# Geo The Chinchilla



## SilentNinja (Dec 31, 2009)

Dont think i have posted anything in this section yet! Thought i would share this video... its my chinchilla called Geo... made a little video of her playing around in my room, it was to show STP but i thought i would post it here and share with everyone else as well.

YouTube - Geo The Chinchilla - In HD


----------



## Murray (Dec 31, 2009)

Thanks for sharing the video, she is so cute! I have heard that chinchilla's make nice pets. They are certainly very cute.


----------



## Andy (Dec 31, 2009)

She is so cute. I love when they roll in the sand. Why do they do that anyway? I think I was told it was for cleaning? Is that true? I was waiting for her to go rogue and bite your hand off!  lol I'm so scared of their teeth. Your room looks pretty funky. :goodjob:


----------



## David Baxter PhD (Dec 31, 2009)

I've never seen one before. Kind of like a cross between a guinea pig, a rabbit, and a giant hamster.


----------



## David Baxter PhD (Dec 31, 2009)

STP said:


> I love when they roll in the sand. Why do they do that anyway? I think I was told it was for cleaning? Is that true?



Could it be scent marking?


----------



## Andy (Dec 31, 2009)

David Baxter said:


> Could it be scent marking?



Orrr ridding themselves of scent because they are hunted as well as for their fur?


----------



## Domo (Dec 31, 2009)

That is the coolest thing ever! I wish i could have one.


----------



## Andy (Dec 31, 2009)

STP said:


> Orrr ridding themselves of scent because they are hunted as well as for their fur?



lol Does that mean the same thing?


----------



## David Baxter PhD (Dec 31, 2009)

No, it means the opposite. I was thinking of how dogs both mark their territory with their scent and roll in other scents for reasons that were never clear to me. Either way, it has to do with announcing their presence to rivals.

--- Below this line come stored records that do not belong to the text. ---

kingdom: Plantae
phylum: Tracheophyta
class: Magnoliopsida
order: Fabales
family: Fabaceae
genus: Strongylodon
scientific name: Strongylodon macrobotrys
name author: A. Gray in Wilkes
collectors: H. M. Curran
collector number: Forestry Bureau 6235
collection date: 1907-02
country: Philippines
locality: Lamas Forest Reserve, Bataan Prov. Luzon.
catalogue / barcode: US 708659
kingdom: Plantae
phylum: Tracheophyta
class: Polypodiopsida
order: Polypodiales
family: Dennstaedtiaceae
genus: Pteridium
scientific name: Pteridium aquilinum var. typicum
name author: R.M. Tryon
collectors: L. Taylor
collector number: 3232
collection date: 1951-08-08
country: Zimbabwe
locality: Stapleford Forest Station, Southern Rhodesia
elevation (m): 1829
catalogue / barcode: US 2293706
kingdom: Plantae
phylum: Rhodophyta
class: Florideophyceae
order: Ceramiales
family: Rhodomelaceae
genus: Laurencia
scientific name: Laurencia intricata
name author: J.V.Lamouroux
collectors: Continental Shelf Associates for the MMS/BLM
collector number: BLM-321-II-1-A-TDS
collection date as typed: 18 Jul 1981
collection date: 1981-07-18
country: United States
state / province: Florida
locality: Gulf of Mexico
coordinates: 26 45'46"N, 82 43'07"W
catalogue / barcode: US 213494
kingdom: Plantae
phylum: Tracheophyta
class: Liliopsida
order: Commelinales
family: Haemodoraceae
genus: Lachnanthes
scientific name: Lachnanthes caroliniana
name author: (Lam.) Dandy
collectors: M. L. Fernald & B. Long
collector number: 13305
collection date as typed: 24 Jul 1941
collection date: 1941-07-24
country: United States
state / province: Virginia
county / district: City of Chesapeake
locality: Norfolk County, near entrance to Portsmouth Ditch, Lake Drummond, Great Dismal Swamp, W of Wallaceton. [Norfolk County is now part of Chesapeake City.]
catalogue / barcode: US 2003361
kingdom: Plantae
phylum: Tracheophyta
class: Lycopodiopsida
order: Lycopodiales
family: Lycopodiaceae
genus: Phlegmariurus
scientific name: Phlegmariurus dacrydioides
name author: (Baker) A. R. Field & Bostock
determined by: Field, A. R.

What you suggested would be hiding their presence from other animals.


----------



## SilentNinja (Jan 1, 2010)

hellloooo

no its just to clean their fur to keep it clean and healthy and silky, they cant get water near their fur because of the oil in their fur or something and it would damage the fur. Dust bath is natural for them, she has to get one everyday lol.

She is really clever as well i call her name and she runs to me and begs for a treat ( raisen ) lol


----------



## SilentNinja (Jul 9, 2010)

I made a new Geo viddy the other day...  here is the linky YouTube - Geo 2010


----------